Он замолчал, поскреб ногтем стекло.

— Он тогда на меня волком смотрел. Обиделся. А я ему сказал: голова твоя дурная рукам покоя не дает. А руки-то у тебя одни. Ими дело делать надобно, а не кровь пускать. Ими кормить семью, строить, а не калечить да помирать из-за спеси.

Кулибин обернулся. Его выцветшие глаза смотрели на меня с какой-то тяжелой, отеческой серьезностью.

— Руки у тебя, парень, тоже золотые. Голова светлая. А лезешь в их игры. Не твое это дело. Негоже мастеру в барские дрязги соваться. Наше дело — вот, — он мозолистым пальцем постучал по своему лбу, а потом по ладоням. — Голова да руки. Остальное — пыль.

И в этих простых, грубоватых словах гений-одиночка отступил на второй план. Из-за него проступила совсем иная фигура — глава огромного семейства, человек, знающий цену жизни, потому что сам дал ее десятерым детям. Его сегодняшняя тревога была беспокойством патриарха, увидевшего, как непутевый, но подающий надежды «наследник» едва не сунул голову в барскую петлю.

Он снова наполнил стаканы до половины.

— Прошка! — рявкнул он вдруг. — А ну, неси сюда закусить чего! Барин с гостем сидят, а на столе пусто!

Мальчишка пулей влетел в кабинет. Оценил проблему и исчез. Через минуту он вернулся с большим глиняным блюдом, прикрытым чистой льняной салфеткой.

— Варвара Павловна перед уходом велели передать, — пропищал он. — Сказали, знала, что пригодится.

Под салфеткой, в глиняных мисочках, обнаружилась простая, но такая правильная сейчас русская закуска: терпкая и сладкая моченая брусника; хрусткая квашеная капуста с рубиновыми искрами клюквы; скользкие, пахнущие лесом соленые грибы и тонко, почти прозрачно, нарезанное сало с алыми прожилками мяса. Мы выпили еще по одной, закусили. Атмосфера в кабинете стала домашней и доверительной. Разговор о мертвой материи — шестернях и рычагах — оказался самым живым и целительным.

Утро принесло с собой ясное намерение: сегодня я навещу Воронцова. Вернувшаяся поздно вечером Варвара Павловна уже доложила, что с капитаном все в порядке. Он, конечно, слаб, но пребывает в бодром расположении духа, шутит и жалуется на отвратительную стряпню своего денщика.
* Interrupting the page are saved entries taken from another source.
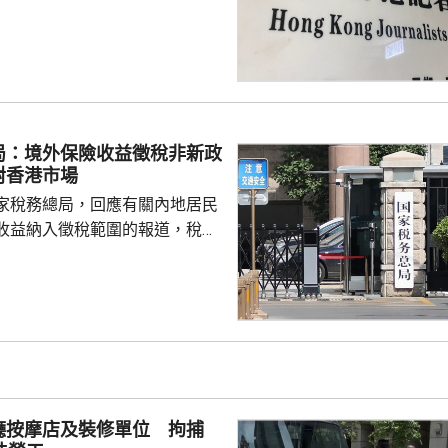
報今次參選的全部是外媒、自由
者，批評一個主流傳媒的人都沒
上做香港記者協會；又指記協沒
字，是黑箱作業。 鄧炳強指
，在黑暴期間為暴徒護航，在黎
偏頗，誤導公眾，宣稱黎智英因
局：境外保險收益徵稅非新政
由而身陷囹圄。他又批評有團體
對香港市場
，從事與職工會無關的行...
家稅務總局，回應有關內地居民
收益納入徵稅範圍的報道，稅務
負責人指，按照中國個人所得稅
中國稅收居民需就全球所得，履
境外保險收益也屬於應納稅所得
新政策，更不是專門針對香港保
 負責人指，居民個人
包括保險收益在內，應依法繳納
是國際通行做法，亦是中國個人
廳按摩店及裝修單位 拘捕
來，一直堅持的基本原則...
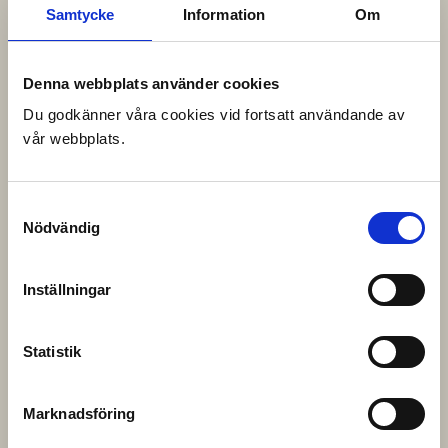
Välkommen in att inspireras.
Samtycke
Information
Om
Familjen Rosell
Denna webbplats använder cookies
Du godkänner våra cookies vid fortsatt användande av
vår webbplats.
Samtyckesval
Nödvändig
Inställningar
Statistik
Marknadsföring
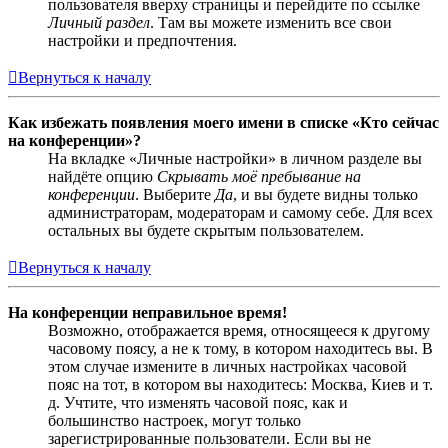
пользователя вверху страницы и перейдите по ссылке
Личный раздел
. Там вы можете изменить все свои
настройки и предпочтения.
Вернуться к началу
Как избежать появления моего имени в списке «Кто сейчас
на конференции»?
На вкладке «Личные настройки» в личном разделе вы
найдёте опцию
Скрывать моё пребывание на
конференции
. Выберите
Да
, и вы будете видны только
администраторам, модераторам и самому себе. Для всех
остальных вы будете скрытым пользователем.
Вернуться к началу
На конференции неправильное время!
Возможно, отображается время, относящееся к другому
часовому поясу, а не к тому, в котором находитесь вы. В
этом случае измените в личных настройках часовой
пояс на тот, в котором вы находитесь: Москва, Киев и т.
д. Учтите, что изменять часовой пояс, как и
большинство настроек, могут только
зарегистрированные пользователи. Если вы не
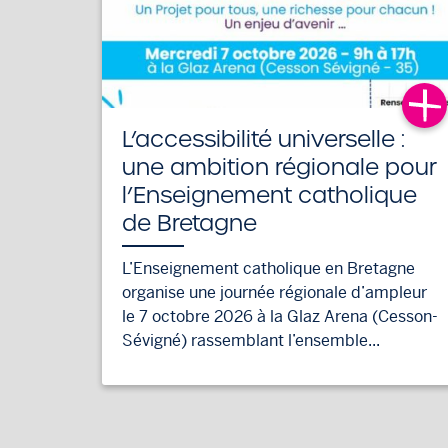
L’accessibilité universelle :
une ambition régionale pour
l’Enseignement catholique
de Bretagne
L’Enseignement catholique en Bretagne
organise une journée régionale d’ampleur
le 7 octobre 2026 à la Glaz Arena (Cesson-
Sévigné) rassemblant l’ensemble...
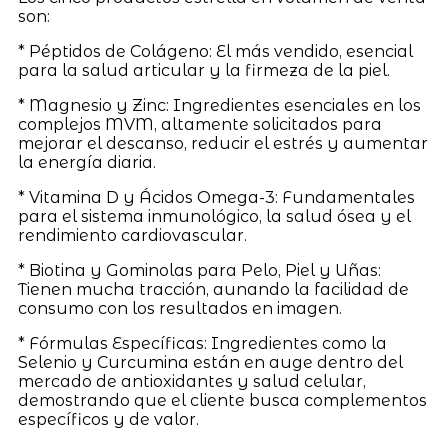
son:
* Péptidos de Colágeno: El más vendido, esencial
para la salud articular y la firmeza de la piel.
* Magnesio y Zinc: Ingredientes esenciales en los
complejos MVM, altamente solicitados para
mejorar el descanso, reducir el estrés y aumentar
la energía diaria.
* Vitamina D y Ácidos Omega-3: Fundamentales
para el sistema inmunológico, la salud ósea y el
rendimiento cardiovascular.
* Biotina y Gominolas para Pelo, Piel y Uñas:
Tienen mucha tracción, aunando la facilidad de
consumo con los resultados en imagen.
* Fórmulas Específicas: Ingredientes como la
Selenio y Curcumina están en auge dentro del
mercado de antioxidantes y salud celular,
demostrando que el cliente busca complementos
específicos y de valor.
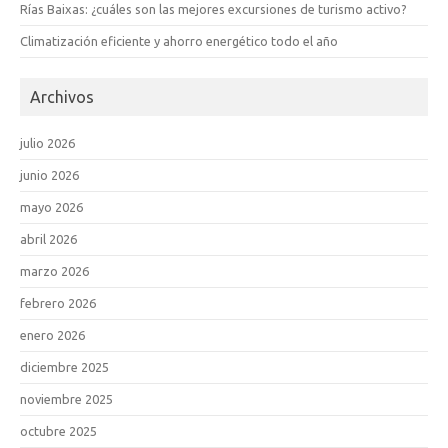
Rías Baixas: ¿cuáles son las mejores excursiones de turismo activo?
Climatización eficiente y ahorro energético todo el año
Archivos
julio 2026
junio 2026
mayo 2026
abril 2026
marzo 2026
febrero 2026
enero 2026
diciembre 2025
noviembre 2025
octubre 2025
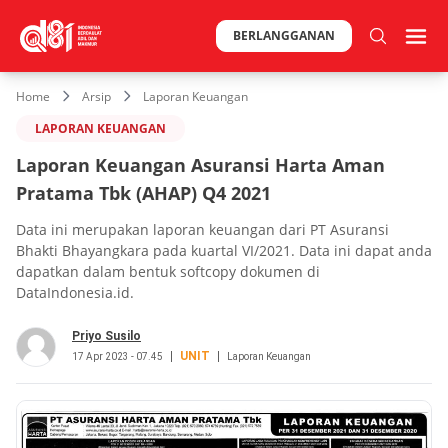
BERLANGGANAN
Home
Arsip
Laporan Keuangan
LAPORAN KEUANGAN
Laporan Keuangan Asuransi Harta Aman
Pratama Tbk (AHAP) Q4 2021
Data ini merupakan laporan keuangan dari PT Asuransi
Bhakti Bhayangkara pada kuartal VI/2021. Data ini dapat anda
dapatkan dalam bentuk softcopy dokumen di
DataIndonesia.id.
Priyo Susilo
UNIT
17 Apr 2023 - 07.45
Laporan Keuangan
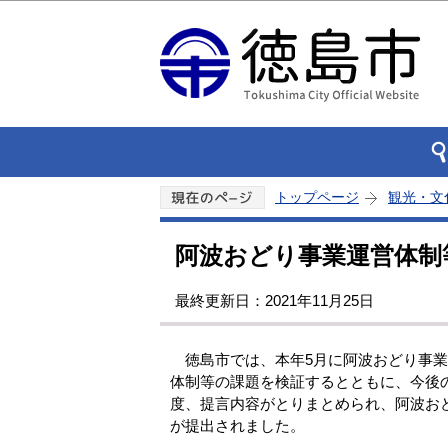
トップページ
観光・文
阿波おどり事業運営体制等
最終更新日：2021年11月25日
徳島市では、本年5月に阿波おどり事業
体制等の課題を検証するとともに、今後
度、提言内容がとりまとめられ、阿波おど
が提出されました。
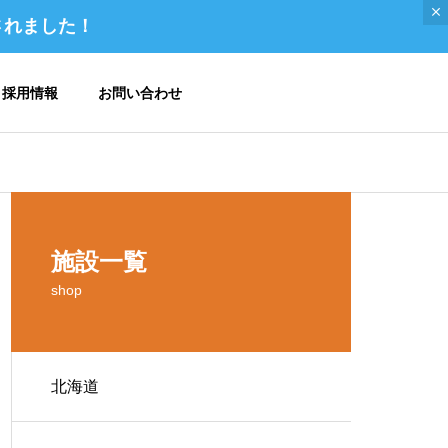
されました！
採用情報
お問い合わせ
ご挨拶 / トップメッセージ
施設一覧
shop
北海道
メディア掲載 / 書籍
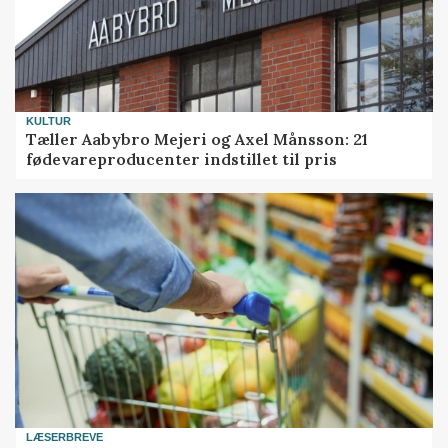
KULTUR
Tæller Aabybro Mejeri og Axel Månsson: 21
fødevareproducenter indstillet til pris
LÆSERBREVE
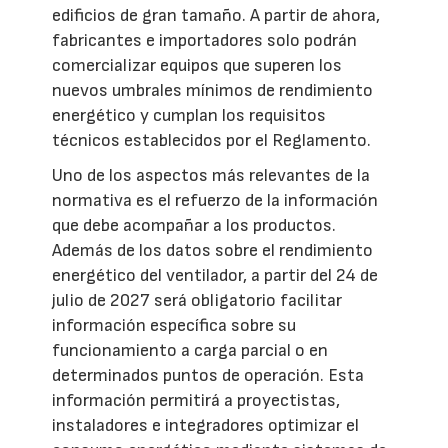
edificios de gran tamaño. A partir de ahora,
fabricantes e importadores solo podrán
comercializar equipos que superen los
nuevos umbrales mínimos de rendimiento
energético y cumplan los requisitos
técnicos establecidos por el Reglamento.
Uno de los aspectos más relevantes de la
normativa es el refuerzo de la información
que debe acompañar a los productos.
Además de los datos sobre el rendimiento
energético del ventilador, a partir del 24 de
julio de 2027 será obligatorio facilitar
información específica sobre su
funcionamiento a carga parcial o en
determinados puntos de operación. Esta
información permitirá a proyectistas,
instaladores e integradores optimizar el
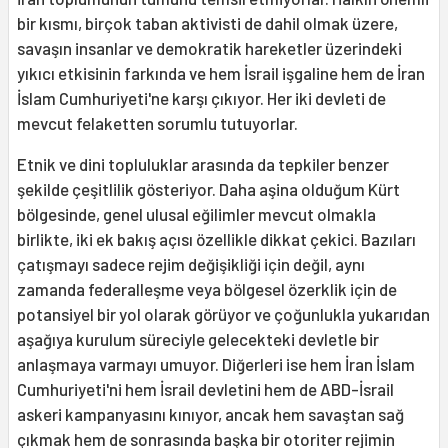
bir kısmı, birçok taban aktivisti de dahil olmak üzere,
savaşın insanlar ve demokratik hareketler üzerindeki
yıkıcı etkisinin farkında ve hem İsrail işgaline hem de İran
İslam Cumhuriyeti'ne karşı çıkıyor. Her iki devleti de
mevcut felaketten sorumlu tutuyorlar.
Etnik ve dini topluluklar arasında da tepkiler benzer
şekilde çeşitlilik gösteriyor. Daha aşina olduğum Kürt
bölgesinde, genel ulusal eğilimler mevcut olmakla
birlikte, iki ek bakış açısı özellikle dikkat çekici. Bazıları
çatışmayı sadece rejim değişikliği için değil, aynı
zamanda federalleşme veya bölgesel özerklik için de
potansiyel bir yol olarak görüyor ve çoğunlukla yukarıdan
aşağıya kurulum süreciyle gelecekteki devletle bir
anlaşmaya varmayı umuyor. Diğerleri ise hem İran İslam
Cumhuriyeti'ni hem İsrail devletini hem de ABD-İsrail
askeri kampanyasını kınıyor, ancak hem savaştan sağ
çıkmak hem de sonrasında başka bir otoriter rejimin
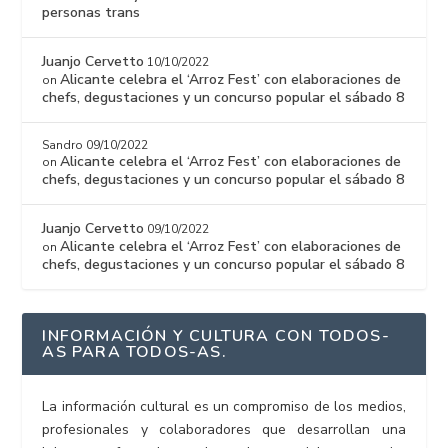
personas trans
Juanjo Cervetto
10/10/2022
Alicante celebra el ‘Arroz Fest’ con elaboraciones de
on
chefs, degustaciones y un concurso popular el sábado 8
Sandro
09/10/2022
Alicante celebra el ‘Arroz Fest’ con elaboraciones de
on
chefs, degustaciones y un concurso popular el sábado 8
Juanjo Cervetto
09/10/2022
Alicante celebra el ‘Arroz Fest’ con elaboraciones de
on
chefs, degustaciones y un concurso popular el sábado 8
INFORMACIÓN Y CULTURA CON TODOS-
AS PARA TODOS-AS.
La información cultural es un compromiso de los medios,
profesionales y colaboradores que desarrollan una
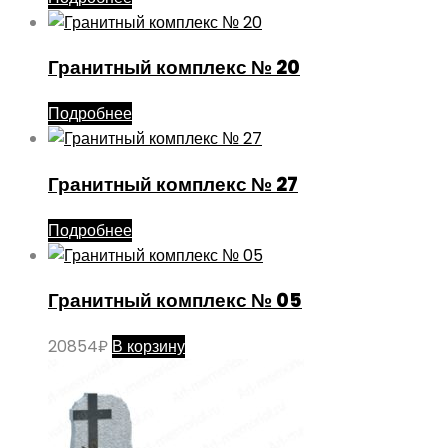
Гранитный комплекс № 20
Подробнее
Гранитный комплекс № 27
Подробнее
Гранитный комплекс № 05
20854
₽
В корзину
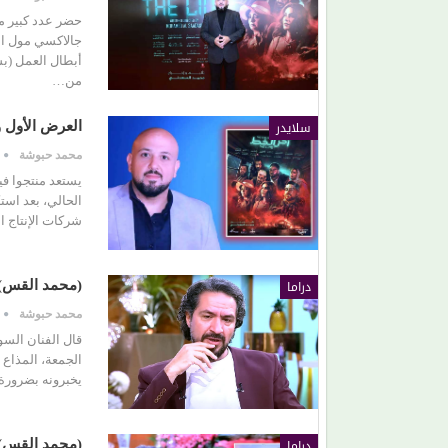
حضر عدد كبير م
جالاكسي مول ال
أبطال العمل (ب
من…
سلايدر
العرض الأول 
محمد حبوشة
يستعد منتجوا ف
الحالي، بعد است
شركات الإنتاج ا
دراما
(محمد القس):
محمد حبوشة
قال الفنان الس
يخبرونه بضرورة
دراما
(محمد القس) 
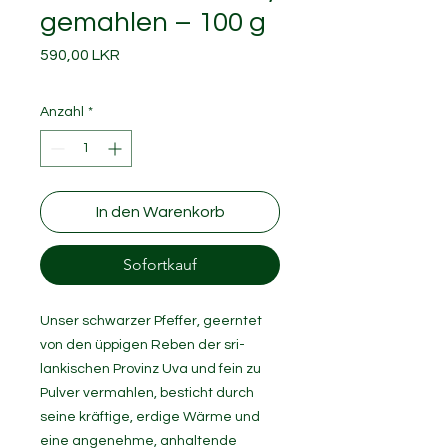
gemahlen – 100 g
Preis
590,00 LKR
Anzahl
*
In den Warenkorb
Sofortkauf
Unser schwarzer Pfeffer, geerntet
von den üppigen Reben der sri-
lankischen Provinz Uva und fein zu
Pulver vermahlen, besticht durch
seine kräftige, erdige Wärme und
eine angenehme, anhaltende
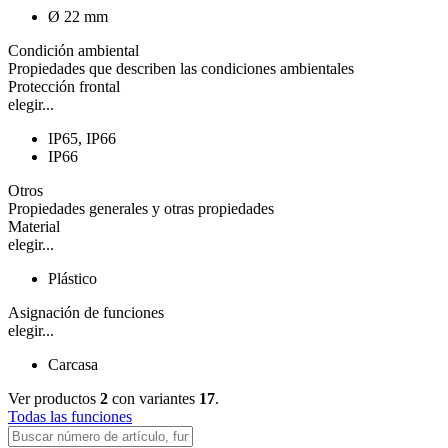
Ø 22 mm
Condición ambiental
Propiedades que describen las condiciones ambientales
Protección frontal
elegir...
IP65, IP66
IP66
Otros
Propiedades generales y otras propiedades
Material
elegir...
Plástico
Asignación de funciones
elegir...
Carcasa
Ver productos
2
con variantes
17
.
Todas las funciones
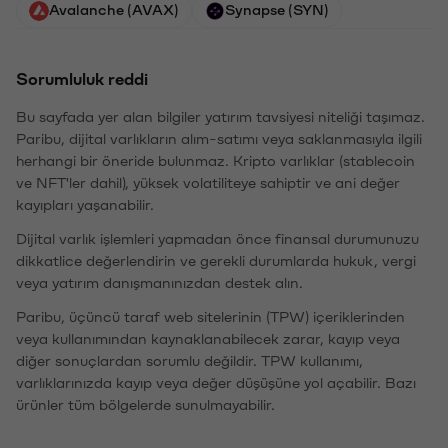
Avalanche (AVAX)
Synapse (SYN)
Sorumluluk reddi
Bu sayfada yer alan bilgiler yatırım tavsiyesi niteliği taşımaz.
Paribu, dijital varlıkların alım-satımı veya saklanmasıyla ilgili
herhangi bir öneride bulunmaz. Kripto varlıklar (stablecoin
ve NFT'ler dahil), yüksek volatiliteye sahiptir ve ani değer
kayıpları yaşanabilir.
Dijital varlık işlemleri yapmadan önce finansal durumunuzu
dikkatlice değerlendirin ve gerekli durumlarda hukuk, vergi
veya yatırım danışmanınızdan destek alın.
Paribu, üçüncü taraf web sitelerinin (TPW) içeriklerinden
veya kullanımından kaynaklanabilecek zarar, kayıp veya
diğer sonuçlardan sorumlu değildir. TPW kullanımı,
varlıklarınızda kayıp veya değer düşüşüne yol açabilir. Bazı
ürünler tüm bölgelerde sunulmayabilir.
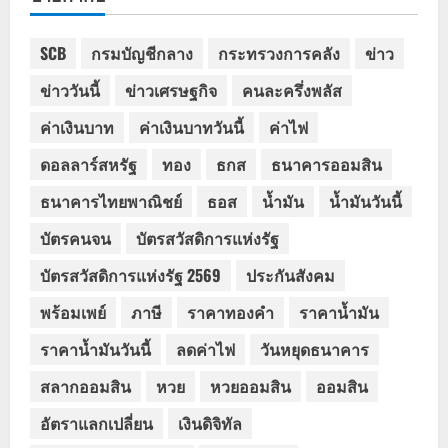
SCB
กรมบัญชีกลาง
กระทรวงการคลัง
ข่าว
ข่าววันนี้
ข่าวเศรษฐกิจ
คนละครึ่งพลัส
ค่าเงินบาท
ค่าเงินบาทวันนี้
ค่าไฟ
ดอลลาร์สหรัฐ
ทอง
ธกส
ธนาคารออมสิน
ธนาคารไทยพาณิชย์
ธอส
น้ำมัน
น้ำมันวันนี้
บัตรคนจน
บัตรสวัสดิการแห่งรัฐ
บัตรสวัสดิการแห่งรัฐ 2569
ประกันสังคม
พร้อมเพย์
ภาษี
ราคาทองคำ
ราคาน้ำมัน
ราคาน้ำมันวันนี้
ลดค่าไฟ
วันหยุดธนาคาร
สลากออมสิน
หวย
หวยออมสิน
ออมสิน
อัตราแลกเปลี่ยน
เงินดิจิทัล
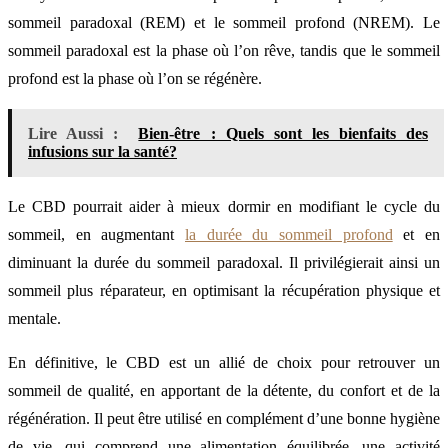
sommeil paradoxal (REM) et le sommeil profond (NREM). Le
sommeil paradoxal est la phase où l’on rêve, tandis que le sommeil
profond est la phase où l’on se régénère.
Lire Aussi :
Bien-être : Quels sont les bienfaits des
infusions sur la santé?
Le CBD pourrait aider à mieux dormir en modifiant le cycle du
sommeil, en augmentant
la durée du sommeil profond
et en
diminuant la durée du sommeil paradoxal. Il privilégierait ainsi un
sommeil plus réparateur, en optimisant la récupération physique et
mentale.
En définitive, le CBD est un allié de choix pour retrouver un
sommeil de qualité, en apportant de la détente, du confort et de la
régénération. Il peut être utilisé en complément d’une bonne hygiène
de vie, qui comprend une alimentation équilibrée, une activité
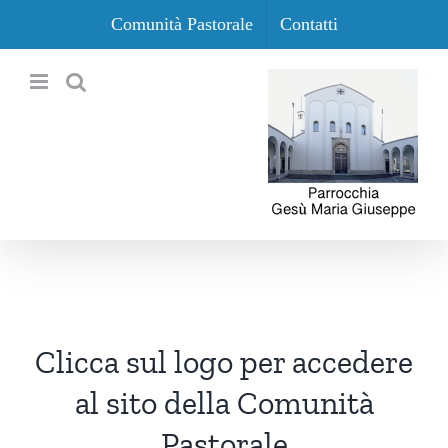
Salta
Comunità Pastorale
Contatti
al
contenuto
Clicca sul logo per accedere
al sito della Comunità
Pastorale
Я уже был в прихожей, натягивая сапоги и предвкушая, как вырвусь из стен этого дома на морозный воздух, когда Ефимыч доложил о посетителе.

— Старшина Краузе, Григорий Пантелеич. По делу, говорят, спешному и сугубо личному.

Черт бы их всех побрал. Визит к Воронцову откладывался.

— Проводить, — бросил я Ефимычу, раздраженно.

Через пять минут Краузе сидел в моем кресле. Причем сидел прямо, даже чопорно, однако эта прямизна была неестественной — будто поза солдата перед экзекуцией, а не гордого старшины Цеха. Он выглядел лет на десять старше, чем при нашей последней встрече. Его румяное и лоснящееся от самодовольства лицо, приобрело землистый оттенок, а под глазами залегли глубокие тени. В руках он держал какую-то папку с документами.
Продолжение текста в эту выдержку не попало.